Present every line of the items below as a Markdown table with two columns, Row and Line, numbering each row and omitting blank lines.

[Stored dataset items]
========

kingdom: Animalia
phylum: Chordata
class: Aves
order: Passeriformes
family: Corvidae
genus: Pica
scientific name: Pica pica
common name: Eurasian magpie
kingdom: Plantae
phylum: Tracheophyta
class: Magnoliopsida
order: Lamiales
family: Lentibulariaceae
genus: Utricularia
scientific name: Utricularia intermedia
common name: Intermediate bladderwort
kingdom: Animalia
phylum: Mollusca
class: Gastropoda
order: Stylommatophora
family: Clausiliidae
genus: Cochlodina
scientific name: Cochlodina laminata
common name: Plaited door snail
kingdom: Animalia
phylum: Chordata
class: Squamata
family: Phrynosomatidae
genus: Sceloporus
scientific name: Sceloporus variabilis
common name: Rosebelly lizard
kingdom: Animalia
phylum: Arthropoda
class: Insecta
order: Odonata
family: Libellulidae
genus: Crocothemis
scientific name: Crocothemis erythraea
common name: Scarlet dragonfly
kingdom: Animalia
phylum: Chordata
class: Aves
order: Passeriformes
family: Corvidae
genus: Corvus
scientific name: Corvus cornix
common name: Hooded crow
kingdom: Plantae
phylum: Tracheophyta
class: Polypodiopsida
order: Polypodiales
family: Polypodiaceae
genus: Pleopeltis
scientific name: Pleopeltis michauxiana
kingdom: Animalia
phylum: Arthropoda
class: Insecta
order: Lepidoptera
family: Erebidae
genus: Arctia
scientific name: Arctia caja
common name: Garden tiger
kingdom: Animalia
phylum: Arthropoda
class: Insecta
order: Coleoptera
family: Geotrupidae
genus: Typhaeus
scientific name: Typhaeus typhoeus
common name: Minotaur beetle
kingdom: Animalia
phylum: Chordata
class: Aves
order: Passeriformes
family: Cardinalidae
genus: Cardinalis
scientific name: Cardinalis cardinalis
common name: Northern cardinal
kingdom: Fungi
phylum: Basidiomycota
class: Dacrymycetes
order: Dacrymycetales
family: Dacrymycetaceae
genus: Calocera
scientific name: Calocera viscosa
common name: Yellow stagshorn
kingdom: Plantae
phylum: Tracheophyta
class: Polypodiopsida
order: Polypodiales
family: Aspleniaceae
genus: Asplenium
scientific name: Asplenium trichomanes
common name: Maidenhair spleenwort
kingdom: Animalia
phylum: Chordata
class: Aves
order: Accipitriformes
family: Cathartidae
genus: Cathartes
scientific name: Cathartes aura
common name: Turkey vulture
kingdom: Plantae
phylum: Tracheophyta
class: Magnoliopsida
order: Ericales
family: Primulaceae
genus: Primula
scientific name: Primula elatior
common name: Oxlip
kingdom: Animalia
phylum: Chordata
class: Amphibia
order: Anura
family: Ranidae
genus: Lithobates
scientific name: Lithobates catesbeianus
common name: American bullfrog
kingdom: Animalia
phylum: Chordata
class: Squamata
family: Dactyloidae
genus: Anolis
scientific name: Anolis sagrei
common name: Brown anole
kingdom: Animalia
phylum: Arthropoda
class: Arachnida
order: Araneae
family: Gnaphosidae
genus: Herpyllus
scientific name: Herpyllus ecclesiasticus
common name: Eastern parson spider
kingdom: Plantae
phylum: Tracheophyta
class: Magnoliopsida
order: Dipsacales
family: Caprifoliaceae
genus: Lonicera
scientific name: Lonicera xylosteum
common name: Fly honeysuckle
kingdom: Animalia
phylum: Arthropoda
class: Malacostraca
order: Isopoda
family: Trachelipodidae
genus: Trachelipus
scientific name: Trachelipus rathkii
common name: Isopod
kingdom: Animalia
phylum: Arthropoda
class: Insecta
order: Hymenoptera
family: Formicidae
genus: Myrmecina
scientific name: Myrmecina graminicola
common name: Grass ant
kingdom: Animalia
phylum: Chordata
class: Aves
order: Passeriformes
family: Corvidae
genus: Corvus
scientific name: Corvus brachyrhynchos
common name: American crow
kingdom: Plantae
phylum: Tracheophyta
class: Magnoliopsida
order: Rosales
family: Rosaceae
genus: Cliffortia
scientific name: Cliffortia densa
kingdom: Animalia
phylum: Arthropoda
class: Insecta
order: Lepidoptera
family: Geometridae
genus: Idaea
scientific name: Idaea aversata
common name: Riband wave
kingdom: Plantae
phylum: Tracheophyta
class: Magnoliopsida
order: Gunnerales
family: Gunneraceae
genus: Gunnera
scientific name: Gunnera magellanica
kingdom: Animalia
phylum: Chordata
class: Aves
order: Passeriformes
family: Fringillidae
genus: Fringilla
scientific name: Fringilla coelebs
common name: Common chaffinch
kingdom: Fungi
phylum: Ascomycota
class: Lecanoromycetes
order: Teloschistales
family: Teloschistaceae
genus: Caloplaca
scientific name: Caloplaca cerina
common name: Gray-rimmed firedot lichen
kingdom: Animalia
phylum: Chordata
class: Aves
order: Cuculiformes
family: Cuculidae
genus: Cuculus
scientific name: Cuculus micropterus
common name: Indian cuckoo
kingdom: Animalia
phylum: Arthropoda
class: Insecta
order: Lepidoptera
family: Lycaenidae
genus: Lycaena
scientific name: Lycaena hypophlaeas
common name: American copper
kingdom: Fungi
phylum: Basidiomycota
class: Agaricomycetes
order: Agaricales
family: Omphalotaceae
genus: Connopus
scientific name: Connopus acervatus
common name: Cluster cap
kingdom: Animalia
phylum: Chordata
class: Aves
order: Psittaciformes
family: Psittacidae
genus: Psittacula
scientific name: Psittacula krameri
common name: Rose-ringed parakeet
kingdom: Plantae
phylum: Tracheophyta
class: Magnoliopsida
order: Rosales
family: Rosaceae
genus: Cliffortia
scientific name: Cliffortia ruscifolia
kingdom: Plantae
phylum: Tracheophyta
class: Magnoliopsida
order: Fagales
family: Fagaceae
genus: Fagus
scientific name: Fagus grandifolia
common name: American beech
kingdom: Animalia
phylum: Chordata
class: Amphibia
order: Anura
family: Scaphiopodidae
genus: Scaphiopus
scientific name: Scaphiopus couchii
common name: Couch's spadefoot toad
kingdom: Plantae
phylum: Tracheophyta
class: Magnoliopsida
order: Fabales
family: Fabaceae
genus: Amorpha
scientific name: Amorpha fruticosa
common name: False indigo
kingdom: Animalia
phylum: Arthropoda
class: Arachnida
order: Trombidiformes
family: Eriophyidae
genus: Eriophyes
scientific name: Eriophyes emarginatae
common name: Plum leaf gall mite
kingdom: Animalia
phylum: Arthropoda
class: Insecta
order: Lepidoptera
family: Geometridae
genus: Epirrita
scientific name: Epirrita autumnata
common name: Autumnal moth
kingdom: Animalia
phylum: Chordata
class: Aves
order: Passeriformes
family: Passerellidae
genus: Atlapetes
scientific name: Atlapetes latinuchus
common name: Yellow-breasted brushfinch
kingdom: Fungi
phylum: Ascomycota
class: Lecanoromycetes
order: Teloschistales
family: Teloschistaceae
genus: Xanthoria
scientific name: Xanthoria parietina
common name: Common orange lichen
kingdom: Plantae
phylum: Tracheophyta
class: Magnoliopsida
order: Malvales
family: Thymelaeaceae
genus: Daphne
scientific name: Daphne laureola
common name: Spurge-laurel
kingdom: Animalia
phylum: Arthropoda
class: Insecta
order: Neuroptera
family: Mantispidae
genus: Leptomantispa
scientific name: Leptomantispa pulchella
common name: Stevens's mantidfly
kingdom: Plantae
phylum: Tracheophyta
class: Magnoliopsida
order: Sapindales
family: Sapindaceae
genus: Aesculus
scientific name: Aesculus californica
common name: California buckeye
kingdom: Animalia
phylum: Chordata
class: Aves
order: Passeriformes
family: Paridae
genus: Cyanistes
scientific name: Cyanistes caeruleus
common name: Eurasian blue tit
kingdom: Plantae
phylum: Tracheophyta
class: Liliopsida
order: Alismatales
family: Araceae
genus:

========

# [RESULT FOR THIS TASK]
| Row | Line |
|---|---|
| 1 | kingdom: Animalia |
| 2 | phylum: Chordata |
| 3 | class: Aves |
| 4 | order: Passeriformes |
| 5 | family: Corvidae |
| 6 | genus: Pica |
| 7 | scientific name: Pica pica |
| 8 | common name: Eurasian magpie |
| 9 | kingdom: Plantae |
| 10 | phylum: Tracheophyta |
| 11 | class: Magnoliopsida |
| 12 | order: Lamiales |
| 13 | family: Lentibulariaceae |
| 14 | genus: Utricularia |
| 15 | scientific name: Utricularia intermedia |
| 16 | common name: Intermediate bladderwort |
| 17 | kingdom: Animalia |
| 18 | phylum: Mollusca |
| 19 | class: Gastropoda |
| 20 | order: Stylommatophora |
| 21 | family: Clausiliidae |
| 22 | genus: Cochlodina |
| 23 | scientific name: Cochlodina laminata |
| 24 | common name: Plaited door snail |
| 25 | kingdom: Animalia |
| 26 | phylum: Chordata |
| 27 | class: Squamata |
| 28 | family: Phrynosomatidae |
| 29 | genus: Sceloporus |
| 30 | scientific name: Sceloporus variabilis |
| 31 | common name: Rosebelly lizard |
| 32 | kingdom: Animalia |
| 33 | phylum: Arthropoda |
| 34 | class: Insecta |
| 35 | order: Odonata |
| 36 | family: Libellulidae |
| 37 | genus: Crocothemis |
| 38 | scientific name: Crocothemis erythraea |
| 39 | common name: Scarlet dragonfly |
| 40 | kingdom: Animalia |
| 41 | phylum: Chordata |
| 42 | class: Aves |
| 43 | order: Passeriformes |
| 44 | family: Corvidae |
| 45 | genus: Corvus |
| 46 | scientific name: Corvus cornix |
| 47 | common name: Hooded crow |
| 48 | kingdom: Plantae |
| 49 | phylum: Tracheophyta |
| 50 | class: Polypodiopsida |
| 51 | order: Polypodiales |
| 52 | family: Polypodiaceae |
| 53 | genus: Pleopeltis |
| 54 | scientific name: Pleopeltis michauxiana |
| 55 | kingdom: Animalia |
| 56 | phylum: Arthropoda |
| 57 | class: Insecta |
| 58 | order: Lepidoptera |
| 59 | family: Erebidae |
| 60 | genus: Arctia |
| 61 | scientific name: Arctia caja |
| 62 | common name: Garden tiger |
| 63 | kingdom: Animalia |
| 64 | phylum: Arthropoda |
| 65 | class: Insecta |
| 66 | order: Coleoptera |
| 67 | family: Geotrupidae |
| 68 | genus: Typhaeus |
| 69 | scientific name: Typhaeus typhoeus |
| 70 | common name: Minotaur beetle |
| 71 | kingdom: Animalia |
| 72 | phylum: Chordata |
| 73 | class: Aves |
| 74 | order: Passeriformes |
| 75 | family: Cardinalidae |
| 76 | genus: Cardinalis |
| 77 | scientific name: Cardinalis cardinalis |
| 78 | common name: Northern cardinal |
| 79 | kingdom: Fungi |
| 80 | phylum: Basidiomycota |
| 81 | class: Dacrymycetes |
| 82 | order: Dacrymycetales |
| 83 | family: Dacrymycetaceae |
| 84 | genus: Calocera |
| 85 | scientific name: Calocera viscosa |
| 86 | common name: Yellow stagshorn |
| 87 | kingdom: Plantae |
| 88 | phylum: Tracheophyta |
| 89 | class: Polypodiopsida |
| 90 | order: Polypodiales |
| 91 | family: Aspleniaceae |
| 92 | genus: Asplenium |
| 93 | scientific name: Asplenium trichomanes |
| 94 | common name: Maidenhair spleenwort |
| 95 | kingdom: Animalia |
| 96 | phylum: Chordata |
| 97 | class: Aves |
| 98 | order: Accipitriformes |
| 99 | family: Cathartidae |
| 100 | genus: Cathartes |
| 101 | scientific name: Cathartes aura |
| 102 | common name: Turkey vulture |
| 103 | kingdom: Plantae |
| 104 | phylum: Tracheophyta |
| 105 | class: Magnoliopsida |
| 106 | order: Ericales |
| 107 | family: Primulaceae |
| 108 | genus: Primula |
| 109 | scientific name: Primula elatior |
| 110 | common name: Oxlip |
| 111 | kingdom: Animalia |
| 112 | phylum: Chordata |
| 113 | class: Amphibia |
| 114 | order: Anura |
| 115 | family: Ranidae |
| 116 | genus: Lithobates |
| 117 | scientific name: Lithobates catesbeianus |
| 118 | common name: American bullfrog |
| 119 | kingdom: Animalia |
| 120 | phylum: Chordata |
| 121 | class: Squamata |
| 122 | family: Dactyloidae |
| 123 | genus: Anolis |
| 124 | scientific name: Anolis sagrei |
| 125 | common name: Brown anole |
| 126 | kingdom: Animalia |
| 127 | phylum: Arthropoda |
| 128 | class: Arachnida |
| 129 | order: Araneae |
| 130 | family: Gnaphosidae |
| 131 | genus: Herpyllus |
| 132 | scientific name: Herpyllus ecclesiasticus |
| 133 | common name: Eastern parson spider |
| 134 | kingdom: Plantae |
| 135 | phylum: Tracheophyta |
| 136 | class: Magnoliopsida |
| 137 | order: Dipsacales |
| 138 | family: Caprifoliaceae |
| 139 | genus: Lonicera |
| 140 | scientific name: Lonicera xylosteum |
| 141 | common name: Fly honeysuckle |
| 142 | kingdom: Animalia |
| 143 | phylum: Arthropoda |
| 144 | class: Malacostraca |
| 145 | order: Isopoda |
| 146 | family: Trachelipodidae |
| 147 | genus: Trachelipus |
| 148 | scientific name: Trachelipus rathkii |
| 149 | common name: Isopod |
| 150 | kingdom: Animalia |
| 151 | phylum: Arthropoda |
| 152 | class: Insecta |
| 153 | order: Hymenoptera |
| 154 | family: Formicidae |
| 155 | genus: Myrmecina |
| 156 | scientific name: Myrmecina graminicola |
| 157 | common name: Grass ant |
| 158 | kingdom: Animalia |
| 159 | phylum: Chordata |
| 160 | class: Aves |
| 161 | order: Passeriformes |
| 162 | family: Corvidae |
| 163 | genus: Corvus |
| 164 | scientific name: Corvus brachyrhynchos |
| 165 | common name: American crow |
| 166 | kingdom: Plantae |
| 167 | phylum: Tracheophyta |
| 168 | class: Magnoliopsida |
| 169 | order: Rosales |
| 170 | family: Rosaceae |
| 171 | genus: Cliffortia |
| 172 | scientific name: Cliffortia densa |
| 173 | kingdom: Animalia |
| 174 | phylum: Arthropoda |
| 175 | class: Insecta |
| 176 | order: Lepidoptera |
| 177 | family: Geometridae |
| 178 | genus: Idaea |
| 179 | scientific name: Idaea aversata |
| 180 | common name: Riband wave |
| 181 | kingdom: Plantae |
| 182 | phylum: Tracheophyta |
| 183 | class: Magnoliopsida |
| 184 | order: Gunnerales |
| 185 | family: Gunneraceae |
| 186 | genus: Gunnera |
| 187 | scientific name: Gunnera magellanica |
| 188 | kingdom: Animalia |
| 189 | phylum: Chordata |
| 190 | class: Aves |
| 191 | order: Passeriformes |
| 192 | family: Fringillidae |
| 193 | genus: Fringilla |
| 194 | scientific name: Fringilla coelebs |
| 195 | common name: Common chaffinch |
| 196 | kingdom: Fungi |
| 197 | phylum: Ascomycota |
| 198 | class: Lecanoromycetes |
| 199 | order: Teloschistales |
| 200 | family: Teloschistaceae |
| 201 | genus: Caloplaca |
| 202 | scientific name: Caloplaca cerina |
| 203 | common name: Gray-rimmed firedot lichen |
| 204 | kingdom: Animalia |
| 205 | phylum: Chordata |
| 206 | class: Aves |
| 207 | order: Cuculiformes |
| 208 | family: Cuculidae |
| 209 | genus: Cuculus |
| 210 | scientific name: Cuculus micropterus |
| 211 | common name: Indian cuckoo |
| 212 | kingdom: Animalia |
| 213 | phylum: Arthropoda |
| 214 | class: Insecta |
| 215 | order: Lepidoptera |
| 216 | family: Lycaenidae |
| 217 | genus: Lycaena |
| 218 | scientific name: Lycaena hypophlaeas |
| 219 | common name: American copper |
| 220 | kingdom: Fungi |
| 221 | phylum: Basidiomycota |
| 222 | class: Agaricomycetes |
| 223 | order: Agaricales |
| 224 | family: Omphalotaceae |
| 225 | genus: Connopus |
| 226 | scientific name: Connopus acervatus |
| 227 | common name: Cluster cap |
| 228 | kingdom: Animalia |
| 229 | phylum: Chordata |
| 230 | class: Aves |
| 231 | order: Psittaciformes |
| 232 | family: Psittacidae |
| 233 | genus: Psittacula |
| 234 | scientific name: Psittacula krameri |
| 235 | common name: Rose-ringed parakeet |
| 236 | kingdom: Plantae |
| 237 | phylum: Tracheophyta |
| 238 | class: Magnoliopsida |
| 239 | order: Rosales |
| 240 | family: Rosaceae |
| 241 | genus: Cliffortia |
| 242 | scientific name: Cliffortia ruscifolia |
| 243 | kingdom: Plantae |
| 244 | phylum: Tracheophyta |
| 245 | class: Magnoliopsida |
| 246 | order: Fagales |
| 247 | family: Fagaceae |
| 248 | genus: Fagus |
| 249 | scientific name: Fagus grandifolia |
| 250 | common name: American beech |
| 251 | kingdom: Animalia |
| 252 | phylum: Chordata |
| 253 | class: Amphibia |
| 254 | order: Anura |
| 255 | family: Scaphiopodidae |
| 256 | genus: Scaphiopus |
| 257 | scientific name: Scaphiopus couchii |
| 258 | common name: Couch's spadefoot toad |
| 259 | kingdom: Plantae |
| 260 | phylum: Tracheophyta |
| 261 | class: Magnoliopsida |
| 262 | order: Fabales |
| 263 | family: Fabaceae |
| 264 | genus: Amorpha |
| 265 | scientific name: Amorpha fruticosa |
| 266 | common name: False indigo |
| 267 | kingdom: Animalia |
| 268 | phylum: Arthropoda |
| 269 | class: Arachnida |
| 270 | order: Trombidiformes |
| 271 | family: Eriophyidae |
| 272 | genus: Eriophyes |
| 273 | scientific name: Eriophyes emarginatae |
| 274 | common name: Plum leaf gall mite |
| 275 | kingdom: Animalia |
| 276 | phylum: Arthropoda |
| 277 | class: Insecta |
| 278 | order: Lepidoptera |
| 279 | family: Geometridae |
| 280 | genus: Epirrita |
| 281 | scientific name: Epirrita autumnata |
| 282 | common name: Autumnal moth |
| 283 | kingdom: Animalia |
| 284 | phylum: Chordata |
| 285 | class: Aves |
| 286 | order: Passeriformes |
| 287 | family: Passerellidae |
| 288 | genus: Atlapetes |
| 289 | scientific name: Atlapetes latinuchus |
| 290 | common name: Yellow-breasted brushfinch |
| 291 | kingdom: Fungi |
| 292 | phylum: Ascomycota |
| 293 | class: Lecanoromycetes |
| 294 | order: Teloschistales |
| 295 | family: Teloschistaceae |
| 296 | genus: Xanthoria |
| 297 | scientific name: Xanthoria parietina |
| 298 | common name: Common orange lichen |
| 299 | kingdom: Plantae |
| 300 | phylum: Tracheophyta |
| 301 | class: Magnoliopsida |
| 302 | order: Malvales |
| 303 | family: Thymelaeaceae |
| 304 | genus: Daphne |
| 305 | scientific name: Daphne laureola |
| 306 | common name: Spurge-laurel |
| 307 | kingdom: Animalia |
| 308 | phylum: Arthropoda |
| 309 | class: Insecta |
| 310 | order: Neuroptera |
| 311 | family: Mantispidae |
| 312 | genus: Leptomantispa |
| 313 | scientific name: Leptomantispa pulchella |
| 314 | common name: Stevens's mantidfly |
| 315 | kingdom: Plantae |
| 316 | phylum: Tracheophyta |
| 317 | class: Magnoliopsida |
| 318 | order: Sapindales |
| 319 | family: Sapindaceae |
| 320 | genus: Aesculus |
| 321 | scientific name: Aesculus californica |
| 322 | common name: California buckeye |
| 323 | kingdom: Animalia |
| 324 | phylum: Chordata |
| 325 | class: Aves |
| 326 | order: Passeriformes |
| 327 | family: Paridae |
| 328 | genus: Cyanistes |
| 329 | scientific name: Cyanistes caeruleus |
| 330 | common name: Eurasian blue tit |
| 331 | kingdom: Plantae |
| 332 | phylum: Tracheophyta |
| 333 | class: Liliopsida |
| 334 | order: Alismatales |
| 335 | family: Araceae |
| 336 | genus: |